I'm also looping on the length of the strings in exclude.txt (contents of suffixes[]) rather than looping on the actual strings for efficiency.

If we have, say, 10 3-letter words in suffixes that we want to match against the last 3 letters of a line from corpus.txt then we'd populate our suffixes array from exclude.txt and loop through corpus.txt either way but then our options for implementing "check for a match" are (pseudo-code):

a) Compare each suffix from exclude.txt to the last 3 letters on each line from corpus.txt (this will loop 10 times as we have 10 suffixes):

NR == FNR {
    suffixes[$0]
    next
}
{
    for ( sfx in suffixes ) {     # loops 10 times
        wordEnd = substr($0,length($0)-length(sfx))
        if ( wordEnd == sfx ) {
            it's a match
        }
    }
}

b) Compare the last 3 letters of each line from corpus.txt to all suffixes from exclude.txt at once via a hash lookup (this will loop 1 time as all suffixes are 3 chars long in this example):

NR == FNR {
    suffixes[$0]
    sfxLgths[length($0)]
    next
}
{
    for ( sfxLgth in sfxLgths ) {    # loops 1 time
        wordEnd = substr($0,length($0)-sfxLgth)
        if ( wordEnd in suffixes ) {
            it's a match
        }
    }
}

So I implemented option "b" to only loop 1 time for all suffixes that are N characters long instead of looping N times.
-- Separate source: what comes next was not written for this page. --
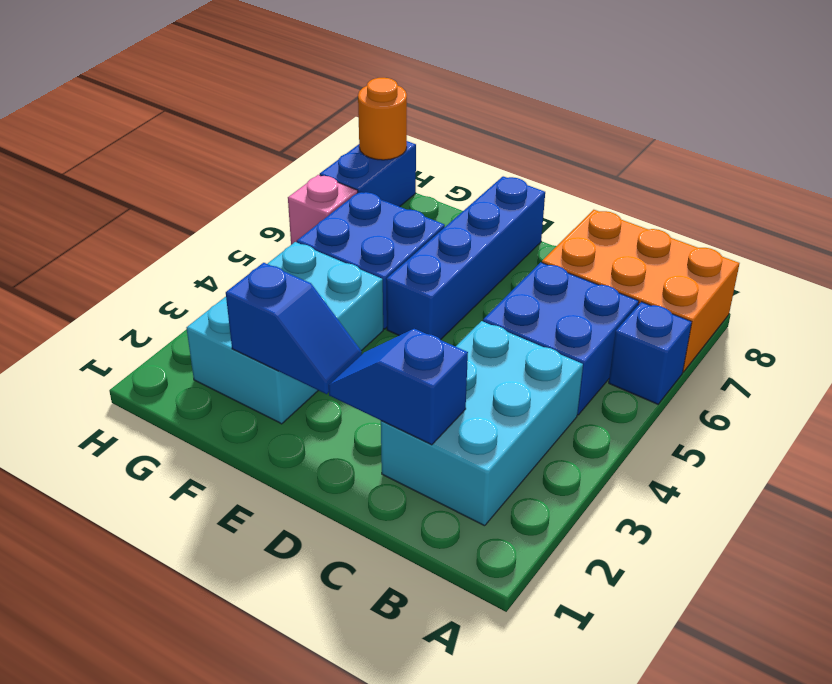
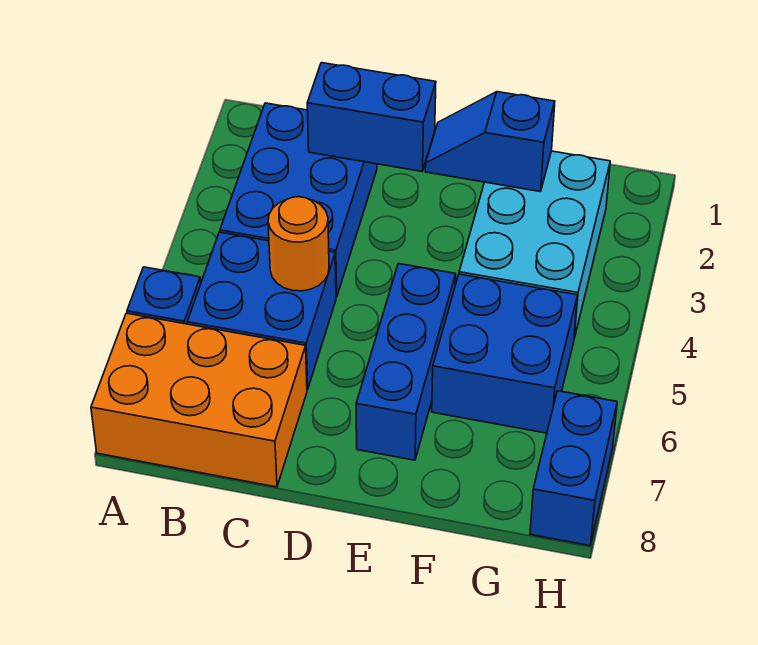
cyan 2x3 brick [381,321,583,526] -> blue 2x3 brick [220,103,377,297]
blue 1x2 slope [329,329,468,445] -> blue 1x2 brick [307,63,436,171]
blue 1x4 brick [386,176,545,340] -> blue 1x3 brick [356,264,456,460]
pink 1x1 brick [288,175,358,245] -> none
orange 1x1 round brick [358,78,407,160] -> orange 1x1 round brick moved to [268,197,329,291]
Regarding how much more efficient looping by length is than looping by suffix - for what it's worth, according to https://en.wiktionary.org/wiki/Appendix:English_suffixes there are 392 English language suffixes but 368 of those are in a bell curve between 2 and 7 characters long averaging 61 suffixes per length in that range. So looping one time on a length in that range would save on average about 60 iterations compared to looping on each of the suffixes of that length.

The test for if ( baseLgth > 0 ) is necessary to not output <null>/<suffix> if, say, a word from corpus.txt also exists in exclude.txt.

Tweak it to modify the output format and/or add a variable to control printing the unmatched words if you like as your question isn't clear on how to handle that.

5
On

TXR Lisp:

(let ((suffix-regex (flow "exclude.txt"
                      file-get-lines
                      (cons 'or)
                      regex-compile))
      (wh (hash)))
  (with-stream (s (open-file "corpus.txt"))
    (whilet ((w (get-line s)))
      (iflet ((rng (r$ suffix-regex w)))
        (push [w rng] [wh [w 0..(from rng)]]))))
  (dohash (w suffs wh)
    (put-line `@w/@{(reverse suffs) ","}`)))
$ txr condense.tl
work/ed,ing,s
test/ed,s

Compile:

$ txr --compile=condense.tl
work/ed,ing,s
test/ed,s

Now there is a compiled, faster condense.tlo.

If txr condense is used (no suffix), it will choose the .tlo over .tl.

The trick used in this code is to generate a regular expression which matches the word suffixes. This is done by taking the list of words from the file like ("ed" "ing" "s") and tacking on the or symbol with cons to produce (or "ed" "ing" "s"). This expression is the abstract syntax for the regular expression ed|ing|s; we just hand that off to regex-compile to produce the compiled regex object. No escaping is required because the string terms in the abstract syntax denote fixed, literal matches.

4
On
$ awk 'NR==FNR {a[$1]; next} 
               {for(k in a) {
                  i=length($1)-length(k); 
                  if(substr($1,i+1)==k) {
                     w=substr($1,1,i); 
                     b[w]=b[w] sep[w] k; 
                     sep[w]=","}}} 
       END     {for(k in b) print k"/"b[k]}' exclude corpus

work/ed,ing,s
test/ed,s
2
On

This might work for you (GNU sed):

sed 's#.*#s@\\B&$@/&@p#' file1 |
sed -nf - file2 |
sed -E ':a;N;s#(.*)(/.*)\n\1/#\1\2,#;ta;P;D'

The first sed invocation builds a sed script that inserts a / between words in an input file that match the desired word endings.

The second sed invocation applies the above sed script and throws away non-matches.

The third sed invocation gathers up duplicate keys (the front half of the word) and concatenates the endings with a , separator.

N.B. The solution assumes the input file2 is already sorted. If not a simply sort can be placed between the second and third sed invocations.